As Alex pointed out, self doesn't exist, but since Clojure is a Lisp you could trivially add this support. I'm not recommending you do this, but it's fun.

We'll want symbol macros, which work like macros but are, well, symbols (in this case we'll use symbol-macrolet from the org.clojure/clojure.tools.macro library).

Try this!

From the command line:

clj -Sdeps '{:deps {org.clojure/tools.macro {:mvn/version "0.1.2"}}}'

Once you have a repl, we'll pull in the tools.macro library:

(require '[clojure.tools.macro :refer [symbol-macrolet]])
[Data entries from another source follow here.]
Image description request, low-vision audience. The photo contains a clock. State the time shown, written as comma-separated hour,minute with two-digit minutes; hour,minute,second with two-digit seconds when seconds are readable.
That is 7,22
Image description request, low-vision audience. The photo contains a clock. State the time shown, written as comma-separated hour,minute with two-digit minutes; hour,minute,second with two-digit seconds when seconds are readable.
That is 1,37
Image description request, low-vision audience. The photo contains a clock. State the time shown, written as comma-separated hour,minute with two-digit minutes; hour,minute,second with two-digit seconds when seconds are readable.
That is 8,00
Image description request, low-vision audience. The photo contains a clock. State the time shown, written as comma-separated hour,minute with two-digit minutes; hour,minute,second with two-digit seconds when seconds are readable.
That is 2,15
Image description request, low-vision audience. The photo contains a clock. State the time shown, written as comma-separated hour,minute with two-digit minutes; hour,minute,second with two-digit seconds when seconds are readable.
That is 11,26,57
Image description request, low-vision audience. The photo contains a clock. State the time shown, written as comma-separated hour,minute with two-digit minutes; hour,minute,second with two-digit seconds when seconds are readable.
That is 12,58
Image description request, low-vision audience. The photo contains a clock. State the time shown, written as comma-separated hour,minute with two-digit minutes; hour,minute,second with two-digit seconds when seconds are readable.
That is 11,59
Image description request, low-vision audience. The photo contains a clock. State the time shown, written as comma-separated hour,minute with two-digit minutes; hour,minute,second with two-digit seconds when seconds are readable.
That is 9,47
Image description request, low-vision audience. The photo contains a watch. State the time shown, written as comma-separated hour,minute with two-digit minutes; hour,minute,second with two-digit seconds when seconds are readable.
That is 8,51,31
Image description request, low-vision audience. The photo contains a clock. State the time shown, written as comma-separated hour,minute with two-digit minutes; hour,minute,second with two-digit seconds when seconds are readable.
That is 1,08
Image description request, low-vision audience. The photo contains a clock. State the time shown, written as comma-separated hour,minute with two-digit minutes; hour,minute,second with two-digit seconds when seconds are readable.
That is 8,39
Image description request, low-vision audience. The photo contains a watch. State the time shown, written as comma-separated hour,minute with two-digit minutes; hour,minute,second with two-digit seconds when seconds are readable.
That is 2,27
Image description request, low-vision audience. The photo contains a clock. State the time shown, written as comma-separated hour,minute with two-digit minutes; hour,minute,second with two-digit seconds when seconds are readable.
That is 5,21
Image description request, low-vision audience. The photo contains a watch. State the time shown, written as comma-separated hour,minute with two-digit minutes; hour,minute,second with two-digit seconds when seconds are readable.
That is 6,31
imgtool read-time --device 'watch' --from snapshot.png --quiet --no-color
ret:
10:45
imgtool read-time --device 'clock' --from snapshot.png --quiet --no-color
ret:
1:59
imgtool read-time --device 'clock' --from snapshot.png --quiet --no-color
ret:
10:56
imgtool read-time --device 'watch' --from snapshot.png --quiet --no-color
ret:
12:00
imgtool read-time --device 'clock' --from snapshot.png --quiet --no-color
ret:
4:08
Then, we'll define a new macro, defns, which will allow you to refer to the function name using self:

(defmacro defns
 [name & args]
 `(symbol-macrolet [~'self ~name]
    (defn ~name
      ~@args)))

Usage:

Define a function using defns:

(defns foo
 ([] (self 2))
 ([n] (* 2 n)))

test it:

user=> (foo)
4
user=> (foo 5)
10

Be careful with macros though– they're a lot of fun and easy to abuse. ;)

by
Thanks for the provided example!
I was guessing that it could be done with a macro (was even thinking the `defns` naming :) ) but haven't touched this aspect yet.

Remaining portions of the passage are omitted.